Who Is Trader Joe’s

When you walk into a Trader Joe’s past the beautiful cut flowers and shelves full of artisan breads back to the small sample area staffed by a friendly employee dressed in jeans and a Hawaiian shirt you feel like you are walking into your neighborhood grocer. Employees are all kind of laid back, everyone seems at home and, if you are a regular, chances are they know your name. It’s just that kind of a place.

On the surface, that is.

Truth is Trader Joe’s is big business for a trust owned by by mega discount chain Aldi’s co-founder Theo Albrecht, Sr.

“Aldi has its roots in Germany and operates 7,500 stores internationally in a dozen countries. The first U.S. store opened in 1976. Aldi has annual U.S. sales of about $5 billion, according to business research company Hoovers.”

Albrecht bought Trader Joe’s in 1979 when it was a small California specialty grocery store chain. It was a very good investment for Albrecht. In 2004 sales “were estimated [at] $2.1 billion, or $1,132 per square foot, twice that of traditional supermarkets, according to the Food Institute, a nonprofit research group in Elmwood Park, N.J.

Trader Joe’s magic is a combination of its low prices and “feel good” atmosphere – plus, in the words of one consultant, “they have no competition.”

Via Business Week Online

Giving Joe and the Albrecht Family Trust their due, it must be said that Trader Joe’s is known for treating its employees better than the average grocery chain. This fact makes their reluctance to use their leverage to make a statement urging better conditions for farmworkers all the more difficult to swallow.

What do you say Joe? Are you going to do the right thing?

4 Comments (+add yours?)

  1. bookfraud
    Jul 02, 2008 @ 20:34:33

    that’s because if they actually fought for better farmworker rights, it would be an implicit acknowledgment they’ve been selling foodstuffs made by exploited workers. they have very little to gain; only if people like yourself keep the heat on will they do anything.

    why people are ga-ga over a grocery store is beyond me; then again, i’ll eat processed cheese for dinner and call it haute cuisine.

    It is a terrible dilemma once you realize the human cost of our disposable culture. Dealing with unemployment and feeding my family makes buying at Wal-mart or Trader Joe’s so appealing, but I can’t make myself shop at W-M and at Trader Joe’s now I feel compromised. I am addicted to TJ’s Irish Breakfast Tea and it is cheap, cheap, cheap; when my current box runs out do I go back knowing what I do? Or do I buy from another grocery chain (who treats their employees poorly incidentally) and pay twice as much. Once you start looking at all this stuff it makes your head explode.
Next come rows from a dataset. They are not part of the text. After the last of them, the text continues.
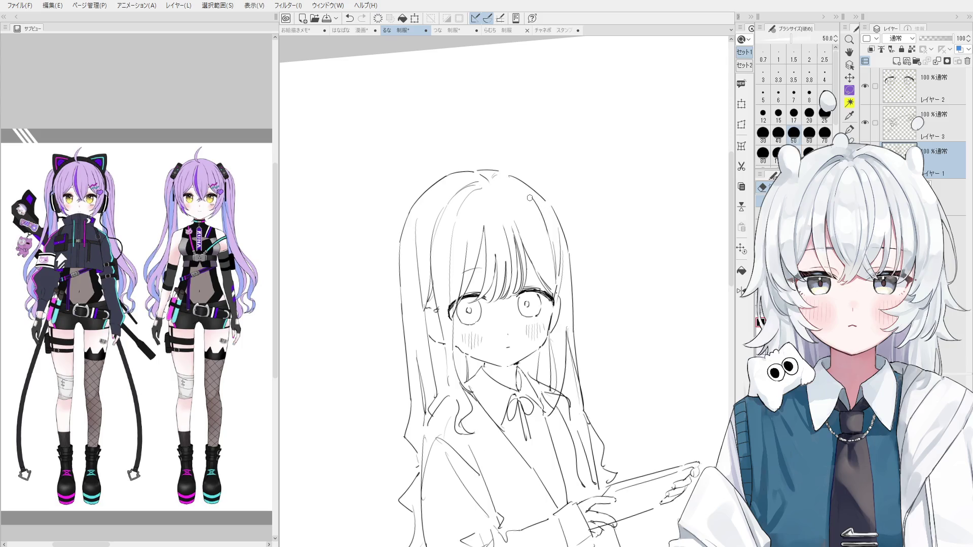
key(p)
drag(527, 203, 541, 262)
key(ctrl+z)
drag(522, 202, 532, 250)
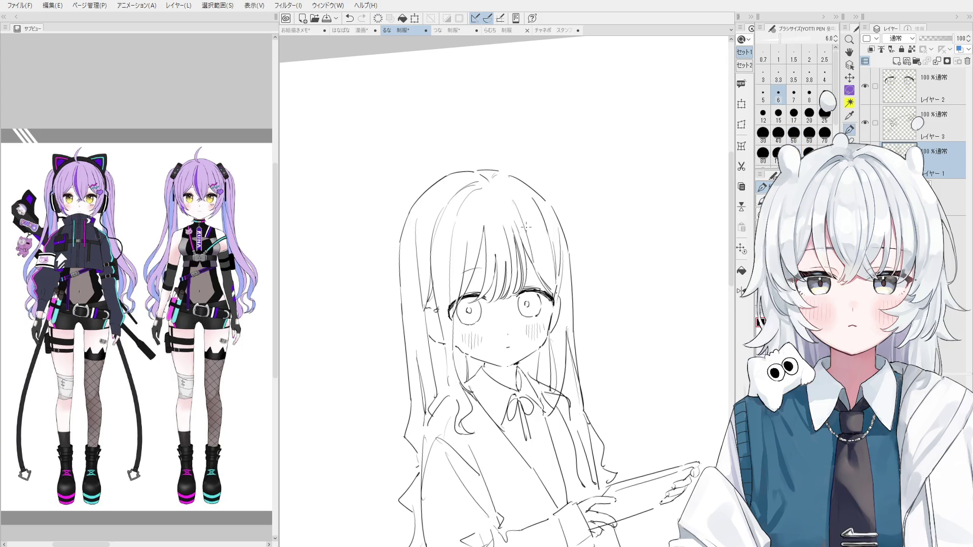
key(ctrl+z)
scroll(528, 226, down, 1)
key(ctrl+z)
Try hair strands near the top of the head, undoing them
drag(522, 212, 542, 269)
scroll(537, 236, down, 1)
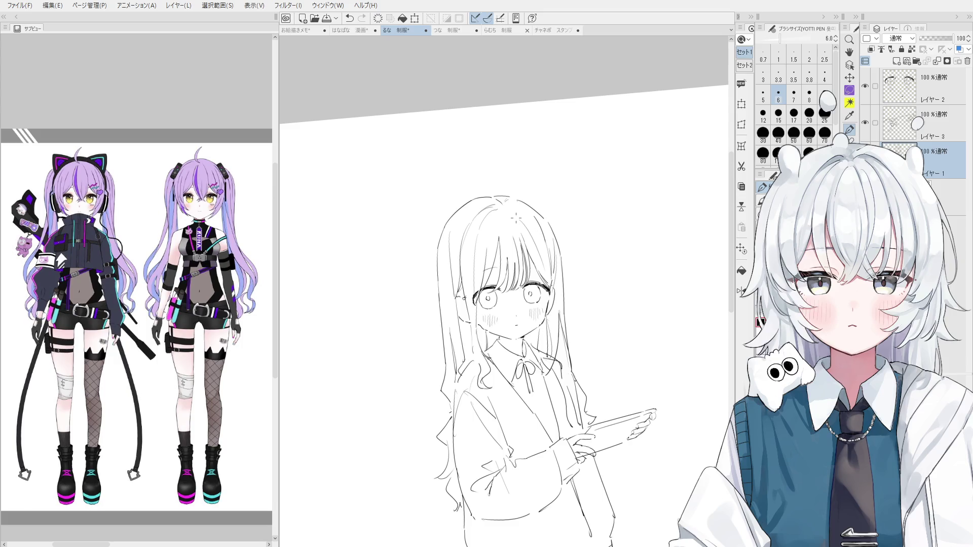
scroll(504, 243, up, 1)
key(ctrl+z)
drag(498, 223, 486, 248)
key(ctrl+z)
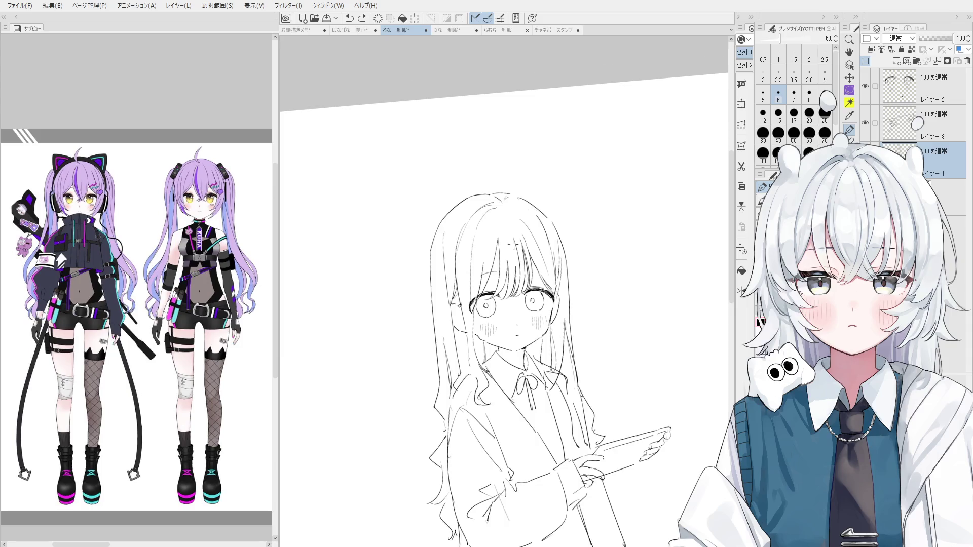
scroll(513, 246, up, 1)
drag(494, 202, 501, 200)
key(ctrl+z)
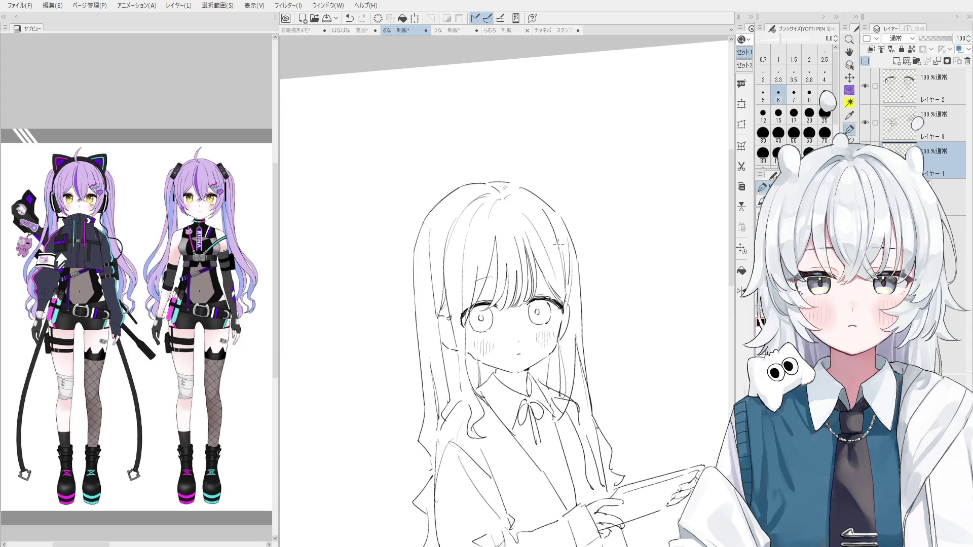
scroll(557, 243, down, 3)
Replace the straight strand with wavy hair falling down the right side
key(ctrl+z)
mouse_move(543, 227)
mouse_down()
mouse_move(558, 261)
mouse_move(569, 263)
mouse_move(566, 282)
mouse_up()
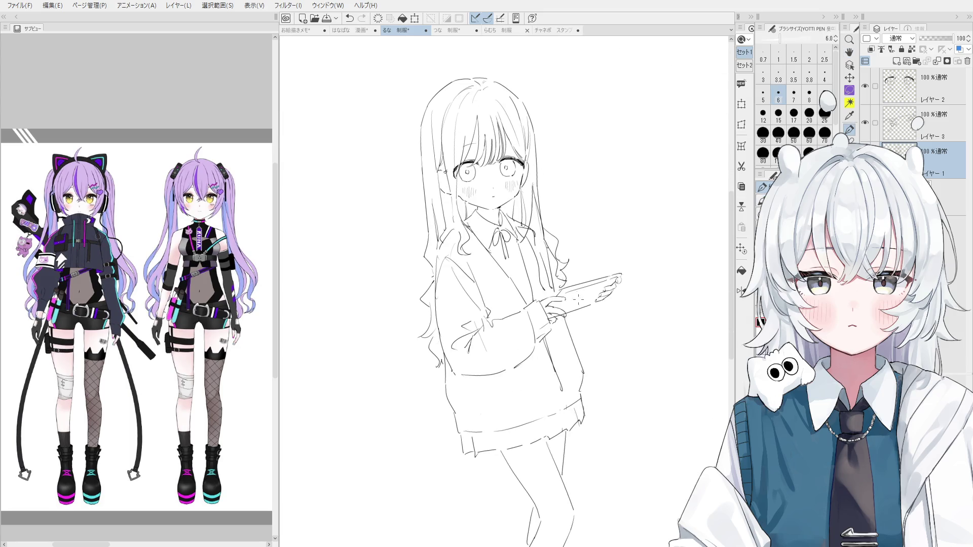
key(space)
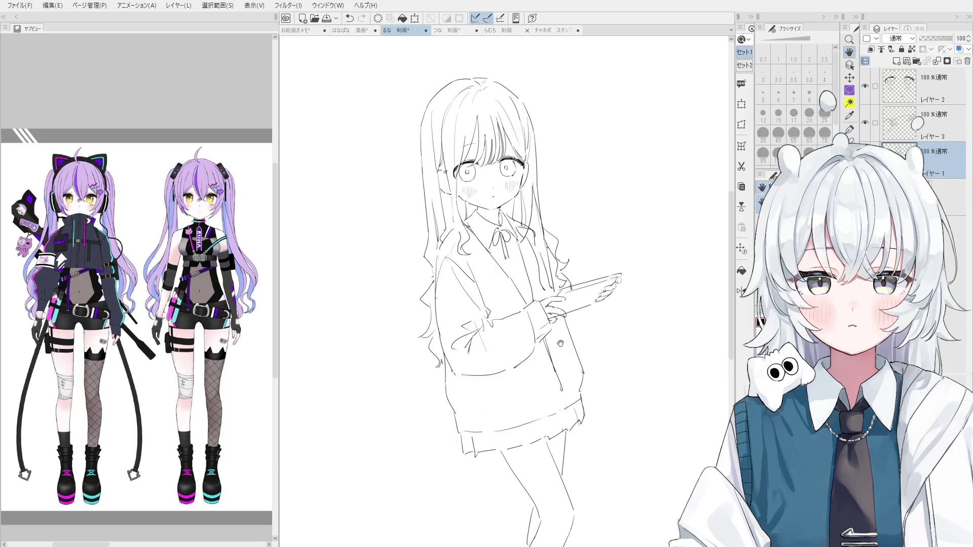
drag(560, 343, 562, 317)
scroll(495, 110, up, 2)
    I grew up on Valveeta cheese melted over macaroni – it was the haute cuisine of my childhood!

    Reply

  2. Cheryl
    Jul 05, 2008 @ 18:34:05

    I shop almost exclusively at TJ’s… 1) b/c they don’t use chemicals, additives, corn syrups, etc. in MOST of the foods they sell, 2) they are DIRT CHEAP on items that I need every day like milk, eggs, cheese, etc. *and* those items aren’t laden w/ antibiotics or hormones and 3) the staff at TJ’s is friendly, helpful, knows their product line AND can actually bag groceries properly. A lost art IMO.

    With the exception of fresh produce, which I buy at local Farmer’s Markets or at Whole Foods, and paper products which I buy at Target, there is no reason for me to ever step foot in a Von’s, Ralph’s, Albertson’s, etc. again.

    Just sayin’.

    But thanks for the info about the company. A native CA Girl and I had NO idea they weren’t still a locally owned company.

    Cheryl ~
    @jasperblu

    Cheryl – I hear what you are saying and I understand. I think just as the pulled eggs off the shelf from a supplier who video showed was abusing chickens, they should make a statement reinforcing safe working conditions for the farmworkers who tend vines for the Franzia family.

    Reply

  3. Walter
    Apr 24, 2009 @ 12:26:57

    I shopped the original Trader Joe’s location in Pasadena back in the mid-Seventies, back then, a small convenience store on South Lake Avenue.

    Having shopped occasionally shopped at the Santa Fe, NM store, I found it to be just another name for Wal*Mart; a grocery store for wealthy people too cheap to buy better products. I find their products un-edible due to the multi ingredients in them that have no place in some products. Eggs and peanuts in particular seem to be in everything.

    Reply

  4. Sandra
    Oct 15, 2010 @ 12:53:50

    I agree. They should use their power as leverage to make people aware of the horrible conditions tha farmworkers work AND live in. The giant corporations make money off of mostly migrant workers and just contribute to the exploitation of human beings. It’s modern day slavery.